11/03/2014, 21h30 | Sala Dr. Félix Ribeiro
Paulo Rocha e Fernando Lopes, “Uma Espécie de Gémeos Diferentes” - Fernando Lopes
Uma Abelha na Chuva
de Fernando Lopes
com Laura Soveral, João Guedes, Zita Duarte, Ruy Furtado, Carlos Ferreiro
Portugal, 1971 - 66 min

A segunda longa-metragem de Fernando Lopes é uma adaptação do romance homónimo de Carlos de Oliveira, um clássico da literatura portuguesa. Uma realização original, com alguma influência de Bergman, contando a história das frustrações de um casal formado por um proprietário rural e uma aristocrata arruinada. Primeira adaptação literária de Lopes, UMA ABELHA NA CHUVA é um filme elíptico e surpreendente. “Instigado por esse desejo de rutura com a transparência ou o naturalismo americano, Lopes refletiu sobre o lugar da ficção cinematográfica centrando-se naquilo que, por esses anos, voltava a ser uma pedra de toque: a montagem” (José Manuel Costa).

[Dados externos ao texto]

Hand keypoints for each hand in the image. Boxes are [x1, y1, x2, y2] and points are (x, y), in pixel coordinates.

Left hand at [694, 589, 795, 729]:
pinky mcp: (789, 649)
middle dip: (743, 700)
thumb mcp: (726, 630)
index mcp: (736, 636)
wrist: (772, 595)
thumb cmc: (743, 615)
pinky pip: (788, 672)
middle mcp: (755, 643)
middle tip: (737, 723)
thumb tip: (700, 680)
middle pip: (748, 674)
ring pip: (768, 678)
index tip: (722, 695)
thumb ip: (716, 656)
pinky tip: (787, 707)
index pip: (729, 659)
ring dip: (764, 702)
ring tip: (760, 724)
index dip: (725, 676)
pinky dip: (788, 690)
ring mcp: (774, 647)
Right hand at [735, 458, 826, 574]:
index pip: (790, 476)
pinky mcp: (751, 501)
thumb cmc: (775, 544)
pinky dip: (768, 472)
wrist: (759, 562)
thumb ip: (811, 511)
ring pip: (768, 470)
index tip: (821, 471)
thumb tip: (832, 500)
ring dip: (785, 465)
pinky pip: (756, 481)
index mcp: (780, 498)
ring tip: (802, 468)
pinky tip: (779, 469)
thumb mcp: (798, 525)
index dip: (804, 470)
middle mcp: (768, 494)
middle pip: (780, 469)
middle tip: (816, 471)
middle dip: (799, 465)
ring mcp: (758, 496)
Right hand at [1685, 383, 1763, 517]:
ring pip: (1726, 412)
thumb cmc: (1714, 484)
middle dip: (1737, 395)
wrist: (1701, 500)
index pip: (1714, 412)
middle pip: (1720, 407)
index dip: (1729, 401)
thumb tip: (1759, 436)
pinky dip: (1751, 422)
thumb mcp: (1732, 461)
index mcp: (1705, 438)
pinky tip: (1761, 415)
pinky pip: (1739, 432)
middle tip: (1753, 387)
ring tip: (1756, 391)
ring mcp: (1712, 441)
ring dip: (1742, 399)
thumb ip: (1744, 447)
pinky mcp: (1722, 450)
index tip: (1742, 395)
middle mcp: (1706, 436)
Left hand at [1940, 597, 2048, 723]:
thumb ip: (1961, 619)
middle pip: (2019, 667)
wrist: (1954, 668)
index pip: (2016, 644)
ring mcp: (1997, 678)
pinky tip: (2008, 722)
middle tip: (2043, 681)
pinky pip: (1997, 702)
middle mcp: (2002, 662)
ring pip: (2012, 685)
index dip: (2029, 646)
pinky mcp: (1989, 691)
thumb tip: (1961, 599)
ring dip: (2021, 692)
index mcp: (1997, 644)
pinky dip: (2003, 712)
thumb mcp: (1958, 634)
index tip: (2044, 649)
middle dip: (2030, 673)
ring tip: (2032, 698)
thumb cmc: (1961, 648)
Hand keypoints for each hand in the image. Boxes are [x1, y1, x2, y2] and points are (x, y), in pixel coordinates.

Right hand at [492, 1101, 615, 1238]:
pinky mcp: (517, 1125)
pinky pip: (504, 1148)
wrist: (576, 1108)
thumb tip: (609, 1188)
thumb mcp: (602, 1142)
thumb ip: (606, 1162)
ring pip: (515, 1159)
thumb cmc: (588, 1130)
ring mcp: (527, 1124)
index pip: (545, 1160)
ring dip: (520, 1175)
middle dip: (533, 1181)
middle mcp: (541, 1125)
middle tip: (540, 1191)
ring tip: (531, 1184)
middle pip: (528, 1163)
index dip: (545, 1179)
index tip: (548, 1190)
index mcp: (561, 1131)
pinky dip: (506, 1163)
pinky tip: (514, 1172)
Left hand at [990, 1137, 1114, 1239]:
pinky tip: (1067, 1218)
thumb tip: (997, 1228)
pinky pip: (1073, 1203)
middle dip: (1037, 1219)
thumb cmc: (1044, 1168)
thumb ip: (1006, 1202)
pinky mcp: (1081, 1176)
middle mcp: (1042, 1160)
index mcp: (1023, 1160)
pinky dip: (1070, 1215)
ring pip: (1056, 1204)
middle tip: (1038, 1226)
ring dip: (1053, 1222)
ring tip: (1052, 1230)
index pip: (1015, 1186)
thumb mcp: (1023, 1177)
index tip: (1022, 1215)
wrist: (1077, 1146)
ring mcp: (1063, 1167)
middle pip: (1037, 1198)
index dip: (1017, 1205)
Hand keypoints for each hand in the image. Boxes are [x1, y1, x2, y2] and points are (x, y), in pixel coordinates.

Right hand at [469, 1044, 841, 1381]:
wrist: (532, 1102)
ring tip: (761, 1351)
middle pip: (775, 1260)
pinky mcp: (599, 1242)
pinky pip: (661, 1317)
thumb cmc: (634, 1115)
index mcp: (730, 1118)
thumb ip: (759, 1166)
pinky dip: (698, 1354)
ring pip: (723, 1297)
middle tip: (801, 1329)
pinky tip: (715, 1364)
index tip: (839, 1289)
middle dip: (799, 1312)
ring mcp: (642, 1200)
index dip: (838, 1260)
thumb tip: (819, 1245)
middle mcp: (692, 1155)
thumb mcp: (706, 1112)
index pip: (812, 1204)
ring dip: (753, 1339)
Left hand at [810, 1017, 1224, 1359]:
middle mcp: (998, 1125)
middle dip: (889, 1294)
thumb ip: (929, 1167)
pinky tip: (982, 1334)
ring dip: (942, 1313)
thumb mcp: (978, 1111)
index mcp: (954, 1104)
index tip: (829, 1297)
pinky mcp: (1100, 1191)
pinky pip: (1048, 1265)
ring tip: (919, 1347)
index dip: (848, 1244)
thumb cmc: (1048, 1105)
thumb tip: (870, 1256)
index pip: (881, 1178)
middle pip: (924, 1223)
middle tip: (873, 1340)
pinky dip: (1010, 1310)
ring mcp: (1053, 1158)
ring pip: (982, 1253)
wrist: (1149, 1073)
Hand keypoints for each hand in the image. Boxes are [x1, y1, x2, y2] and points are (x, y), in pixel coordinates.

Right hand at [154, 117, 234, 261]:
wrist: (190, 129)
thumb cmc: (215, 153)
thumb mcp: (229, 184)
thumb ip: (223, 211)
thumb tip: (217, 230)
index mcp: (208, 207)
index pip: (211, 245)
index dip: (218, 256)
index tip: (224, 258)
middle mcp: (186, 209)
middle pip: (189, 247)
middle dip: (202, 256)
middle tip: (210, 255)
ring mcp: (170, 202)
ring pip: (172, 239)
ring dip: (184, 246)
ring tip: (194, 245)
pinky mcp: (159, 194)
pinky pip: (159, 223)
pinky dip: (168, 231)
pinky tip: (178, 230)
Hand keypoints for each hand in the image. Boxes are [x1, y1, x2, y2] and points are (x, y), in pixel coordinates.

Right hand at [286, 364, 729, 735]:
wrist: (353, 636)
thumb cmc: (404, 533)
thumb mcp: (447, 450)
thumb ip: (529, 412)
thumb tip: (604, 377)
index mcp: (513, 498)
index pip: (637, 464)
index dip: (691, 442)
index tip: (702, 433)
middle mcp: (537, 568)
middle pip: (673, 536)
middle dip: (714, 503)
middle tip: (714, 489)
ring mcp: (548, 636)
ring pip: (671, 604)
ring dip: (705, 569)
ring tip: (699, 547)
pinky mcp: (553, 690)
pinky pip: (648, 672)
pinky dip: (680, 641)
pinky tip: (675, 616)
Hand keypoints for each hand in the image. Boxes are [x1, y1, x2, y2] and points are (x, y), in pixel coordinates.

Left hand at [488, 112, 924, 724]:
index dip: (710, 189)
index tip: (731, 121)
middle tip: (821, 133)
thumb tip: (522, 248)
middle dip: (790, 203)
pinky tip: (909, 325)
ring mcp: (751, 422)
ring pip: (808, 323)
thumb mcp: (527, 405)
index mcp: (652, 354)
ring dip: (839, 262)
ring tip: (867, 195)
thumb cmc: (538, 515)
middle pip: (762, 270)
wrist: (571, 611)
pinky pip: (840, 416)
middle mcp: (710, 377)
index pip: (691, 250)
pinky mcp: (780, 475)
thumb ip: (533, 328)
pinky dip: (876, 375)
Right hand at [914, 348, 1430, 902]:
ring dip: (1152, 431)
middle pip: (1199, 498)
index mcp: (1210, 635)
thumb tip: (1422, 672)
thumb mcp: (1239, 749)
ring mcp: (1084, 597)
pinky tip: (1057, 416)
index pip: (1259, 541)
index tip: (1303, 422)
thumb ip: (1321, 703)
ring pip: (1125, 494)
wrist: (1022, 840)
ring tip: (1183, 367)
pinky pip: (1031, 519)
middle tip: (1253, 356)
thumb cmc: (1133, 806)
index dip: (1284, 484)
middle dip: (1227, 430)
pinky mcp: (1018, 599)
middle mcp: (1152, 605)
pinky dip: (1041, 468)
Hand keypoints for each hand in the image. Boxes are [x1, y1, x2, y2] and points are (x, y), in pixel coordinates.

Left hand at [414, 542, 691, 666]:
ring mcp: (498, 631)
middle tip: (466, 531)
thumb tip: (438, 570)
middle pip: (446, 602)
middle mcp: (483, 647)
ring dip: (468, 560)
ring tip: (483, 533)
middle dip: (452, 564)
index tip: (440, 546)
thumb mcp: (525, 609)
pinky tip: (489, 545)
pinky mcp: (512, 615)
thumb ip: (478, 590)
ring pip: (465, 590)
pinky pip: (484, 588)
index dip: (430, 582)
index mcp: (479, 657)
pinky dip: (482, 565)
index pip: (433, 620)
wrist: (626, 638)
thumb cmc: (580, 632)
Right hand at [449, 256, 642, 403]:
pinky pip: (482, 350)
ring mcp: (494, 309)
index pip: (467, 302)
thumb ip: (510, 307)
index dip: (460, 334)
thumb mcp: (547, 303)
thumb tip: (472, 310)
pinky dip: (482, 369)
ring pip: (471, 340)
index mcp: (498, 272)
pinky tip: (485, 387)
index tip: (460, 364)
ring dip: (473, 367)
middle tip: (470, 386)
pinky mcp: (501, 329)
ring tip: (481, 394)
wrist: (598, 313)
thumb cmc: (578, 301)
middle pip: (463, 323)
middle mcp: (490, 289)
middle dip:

12/03/2014, 19h30 | Sala Luís de Pina
Paulo Rocha e Fernando Lopes, “Uma Espécie de Gémeos Diferentes” - Fernando Lopes
O Fado Operário / Cantigamente – Nº 1
de Fernando Lopes
Portugal, 1976 - 78 min

Produção do Centro Português de Cinema para a RTP, é o primeiro episódio da série televisiva “Cantigamente”, que também contou com títulos realizados por António-Pedro Vasconcelos, José Álvaro Morais, Rogério Ceitil, Ernesto de Sousa e António Escudeiro, assente na ideia da revisitação da história social e política portuguesa do século XX a partir do eixo orientador de músicas e canções representativas da época retratada. Contando com testemunhos de Jacinto Baptista, Oliveira Marques, César de Oliveira, João Perry e Alexandre O'Neill, e assente numa estrutura convencional que combina testemunhos, material de arquivo (incluindo excertos de LISBOA CRÓNICA ANEDÓTICA de Leitão de Barros e JOÃO RATÃO de Jorge Brum do Canto) e comentário off, O FADO OPERÁRIO documenta o período que vai do fim da monarquia ao momento da ascensão do regime fascista em 1926.